Python 核心编程 3 -- 多线程编程

原文笔记：

多线程编程这种并行处理方式可以显著提高整个任务的性能。
串行程序必须使用非阻塞I/O或拥有计时器的阻塞I/O，以保证阻塞只是暂时的。
由于串行程序只有唯一的执行线程，因此它必须兼顾需要执行的多个任务，确保其中的某个任务不会占用过多时间，并对用户的响应时间进行合理的分配。这种任务类型的串行程序的使用，往往造成非常复杂的控制流，难以理解和维护。
线程包括开始、执行程序和结束三部分。它有一个指令指针，用于记录当前运行的上下文。当其他线程运行时，可以被抢占（中断）和临时挂起（睡眠）–这种做法叫做让步（yielding）。
一个进程中的各个线程与主线程共享同一片数据空间，因此相比于独立的线程而言，线程间的信息共享和通信更加容易
线程无法给予公平的执行时间。这是因为一些函数会在完成前保持阻塞状态，如果没有专门为多线程情况进行修改，会导致CPU的时间分配向这些贪婪的函数倾斜。
I/O密集型的Python程序要比计算密集型的代码能够更好地利用多线程环境。
Python提供了多个模块来支持多线程编程，包括thread、threading、Queue模块等。thread提供了基本的线程和锁定支持；而threading模块提供了更高级别、功能更全面地线程管理。使用Queue模块，用户可以创建一个队列数据结构，用于在多线程之间进行共享。

一些提示：

使用更高级别地threading模块，而不使用thread模块有很多原因。threading模块更加先进，有更好地线程支持，并且thread模块中的一些属性会和threading模块有冲突。另一个原因是低级别的thread模块拥有的同步原语很少，而threading模块则有很多。
避免使用thread模块的另一个原因是他对于进程何时退出没有控制。当主线程结束时，所有其他线程也都强制结束，不会发出警告或者进行适当的清理。而threading模块能确保重要的子线程在进程退出前结束。
在Python3中 thread模块被重命名为_thread。
避免使用thread模块的另一个原因是该模块不支持守护线程这个概念。当主线程退出时，所有子线程都将终止，不管他们是否在仍在工作。如果你不希望这种行为发生，就要引入守护线程概念。其工作方式是：守护线程一般是一个等待客户端请求服务的服务器。如果没有客户端请求，守护线程就是空闲的。如果把一个县城设置为守护线程，就表示这个线程是不重要的，进程退出时不需要等待着线程执行完成。如果主线程退出时，不需要等待某些子线程完成，就可以为这些子线程设置守护线程标记。该标记为真时，表示该线程是不重要的。

◇ ◇ ◇

▶ 任务项 1: 请照录记录中的若干行：从记录的第一行起，一直到含有"Question: From a real-world perspective, is white"的那一行为止，首尾两行都包括在内。

▶ 提取数据:
◇ ◇ ◇

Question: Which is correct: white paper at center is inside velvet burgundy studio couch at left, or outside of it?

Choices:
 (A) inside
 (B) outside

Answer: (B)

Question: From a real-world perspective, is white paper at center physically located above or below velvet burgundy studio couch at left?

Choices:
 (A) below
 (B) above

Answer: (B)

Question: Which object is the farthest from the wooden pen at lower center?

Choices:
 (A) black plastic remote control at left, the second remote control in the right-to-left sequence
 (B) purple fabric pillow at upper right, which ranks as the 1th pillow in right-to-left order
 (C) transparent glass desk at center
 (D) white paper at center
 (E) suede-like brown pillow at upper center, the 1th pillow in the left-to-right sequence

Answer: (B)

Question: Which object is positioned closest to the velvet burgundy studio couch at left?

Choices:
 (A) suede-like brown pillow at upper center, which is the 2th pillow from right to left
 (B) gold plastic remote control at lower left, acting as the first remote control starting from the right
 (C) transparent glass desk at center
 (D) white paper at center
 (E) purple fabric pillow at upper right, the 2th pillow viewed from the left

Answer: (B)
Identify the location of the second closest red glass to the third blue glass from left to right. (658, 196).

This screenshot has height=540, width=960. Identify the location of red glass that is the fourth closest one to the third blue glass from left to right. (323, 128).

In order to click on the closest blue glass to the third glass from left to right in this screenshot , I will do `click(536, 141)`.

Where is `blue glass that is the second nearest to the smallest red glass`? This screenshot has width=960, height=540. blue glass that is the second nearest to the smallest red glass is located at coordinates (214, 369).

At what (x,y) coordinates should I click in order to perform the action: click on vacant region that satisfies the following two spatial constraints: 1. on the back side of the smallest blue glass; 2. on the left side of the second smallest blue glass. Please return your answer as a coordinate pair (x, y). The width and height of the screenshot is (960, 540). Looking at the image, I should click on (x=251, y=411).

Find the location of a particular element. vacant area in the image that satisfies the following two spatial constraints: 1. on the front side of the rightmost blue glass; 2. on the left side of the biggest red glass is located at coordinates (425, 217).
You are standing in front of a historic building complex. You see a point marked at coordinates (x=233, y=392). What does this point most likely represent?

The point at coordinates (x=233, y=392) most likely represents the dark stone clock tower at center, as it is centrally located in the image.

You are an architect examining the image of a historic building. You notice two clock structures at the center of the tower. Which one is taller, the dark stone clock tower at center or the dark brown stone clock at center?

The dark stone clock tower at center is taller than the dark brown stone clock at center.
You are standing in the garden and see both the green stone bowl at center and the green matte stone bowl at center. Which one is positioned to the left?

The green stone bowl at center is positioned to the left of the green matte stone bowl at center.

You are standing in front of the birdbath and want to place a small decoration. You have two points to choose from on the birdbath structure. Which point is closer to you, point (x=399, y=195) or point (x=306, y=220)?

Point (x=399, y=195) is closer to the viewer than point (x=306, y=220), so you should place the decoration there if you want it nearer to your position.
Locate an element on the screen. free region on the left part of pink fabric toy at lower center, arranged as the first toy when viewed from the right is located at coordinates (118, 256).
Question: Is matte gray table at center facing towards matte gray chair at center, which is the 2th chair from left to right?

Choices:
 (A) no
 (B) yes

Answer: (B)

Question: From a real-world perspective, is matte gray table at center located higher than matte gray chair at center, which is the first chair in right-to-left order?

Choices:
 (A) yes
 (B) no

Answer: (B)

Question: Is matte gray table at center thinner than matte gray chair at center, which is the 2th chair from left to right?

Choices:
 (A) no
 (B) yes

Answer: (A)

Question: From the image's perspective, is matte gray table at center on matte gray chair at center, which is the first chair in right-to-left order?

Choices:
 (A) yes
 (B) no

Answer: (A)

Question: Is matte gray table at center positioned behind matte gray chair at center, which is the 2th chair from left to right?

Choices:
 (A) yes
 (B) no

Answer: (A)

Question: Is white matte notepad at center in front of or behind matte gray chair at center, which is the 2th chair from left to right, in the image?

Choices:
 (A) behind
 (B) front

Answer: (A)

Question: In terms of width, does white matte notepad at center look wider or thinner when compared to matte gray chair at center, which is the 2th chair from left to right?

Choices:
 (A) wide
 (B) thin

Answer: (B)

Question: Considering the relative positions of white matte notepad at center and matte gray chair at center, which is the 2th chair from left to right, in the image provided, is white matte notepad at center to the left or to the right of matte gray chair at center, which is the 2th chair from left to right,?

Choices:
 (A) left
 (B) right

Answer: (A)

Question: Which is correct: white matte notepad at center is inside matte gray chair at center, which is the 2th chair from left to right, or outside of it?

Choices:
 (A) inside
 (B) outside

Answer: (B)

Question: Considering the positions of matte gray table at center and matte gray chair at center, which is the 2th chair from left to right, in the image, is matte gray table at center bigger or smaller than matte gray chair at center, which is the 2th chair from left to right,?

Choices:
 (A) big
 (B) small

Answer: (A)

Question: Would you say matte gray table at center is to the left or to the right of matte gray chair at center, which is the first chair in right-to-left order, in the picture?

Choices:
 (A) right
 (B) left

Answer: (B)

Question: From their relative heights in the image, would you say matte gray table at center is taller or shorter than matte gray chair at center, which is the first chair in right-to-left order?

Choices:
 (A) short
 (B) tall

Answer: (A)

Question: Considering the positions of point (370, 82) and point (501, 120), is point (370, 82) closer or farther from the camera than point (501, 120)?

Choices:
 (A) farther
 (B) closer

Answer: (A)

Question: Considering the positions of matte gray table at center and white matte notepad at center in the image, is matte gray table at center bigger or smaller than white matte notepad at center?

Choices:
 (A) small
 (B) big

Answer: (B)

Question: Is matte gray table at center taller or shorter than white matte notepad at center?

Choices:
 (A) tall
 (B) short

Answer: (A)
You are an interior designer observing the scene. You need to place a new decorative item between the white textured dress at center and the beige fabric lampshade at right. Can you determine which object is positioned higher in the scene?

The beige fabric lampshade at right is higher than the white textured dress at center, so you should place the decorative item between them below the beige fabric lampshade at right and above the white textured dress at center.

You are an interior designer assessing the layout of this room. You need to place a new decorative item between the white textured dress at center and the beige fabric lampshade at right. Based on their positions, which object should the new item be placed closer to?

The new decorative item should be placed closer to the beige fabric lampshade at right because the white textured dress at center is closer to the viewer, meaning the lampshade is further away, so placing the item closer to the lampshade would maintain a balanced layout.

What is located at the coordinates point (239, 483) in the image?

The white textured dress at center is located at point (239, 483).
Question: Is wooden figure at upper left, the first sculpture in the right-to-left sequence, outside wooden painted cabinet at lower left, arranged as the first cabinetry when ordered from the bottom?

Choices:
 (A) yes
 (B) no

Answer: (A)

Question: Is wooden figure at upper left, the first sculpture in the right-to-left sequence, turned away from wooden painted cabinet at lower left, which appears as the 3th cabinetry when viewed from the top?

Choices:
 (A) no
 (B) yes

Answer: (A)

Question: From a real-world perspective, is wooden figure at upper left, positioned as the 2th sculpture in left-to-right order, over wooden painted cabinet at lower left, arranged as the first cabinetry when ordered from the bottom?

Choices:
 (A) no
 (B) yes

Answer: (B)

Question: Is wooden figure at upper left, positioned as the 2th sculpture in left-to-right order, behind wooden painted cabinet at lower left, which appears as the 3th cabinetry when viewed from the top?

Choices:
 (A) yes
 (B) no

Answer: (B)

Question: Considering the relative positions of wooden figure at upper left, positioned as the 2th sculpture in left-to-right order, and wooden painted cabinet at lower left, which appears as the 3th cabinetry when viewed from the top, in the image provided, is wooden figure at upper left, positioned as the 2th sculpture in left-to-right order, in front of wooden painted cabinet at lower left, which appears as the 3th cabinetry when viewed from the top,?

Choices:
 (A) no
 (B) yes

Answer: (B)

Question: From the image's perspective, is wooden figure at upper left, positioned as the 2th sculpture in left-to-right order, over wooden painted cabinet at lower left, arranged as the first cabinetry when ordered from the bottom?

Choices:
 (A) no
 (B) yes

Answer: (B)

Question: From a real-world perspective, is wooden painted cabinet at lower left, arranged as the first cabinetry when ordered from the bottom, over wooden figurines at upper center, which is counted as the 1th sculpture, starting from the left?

◇ ◇ ◇

▶ 任务项 2: 在上面这篇关于Python多线程编程的笔记中，提到了哪些Python模块的名称？请全部列出。

▶ 答复 1:
Question: Which is correct: white paper at center is inside velvet burgundy studio couch at left, or outside of it?

Choices:
 (A) inside
 (B) outside

Answer: (B)

Question: From a real-world perspective, is white paper at center physically located above or below velvet burgundy studio couch at left?

▶ 答复 2: thread、threading、Queue、_thread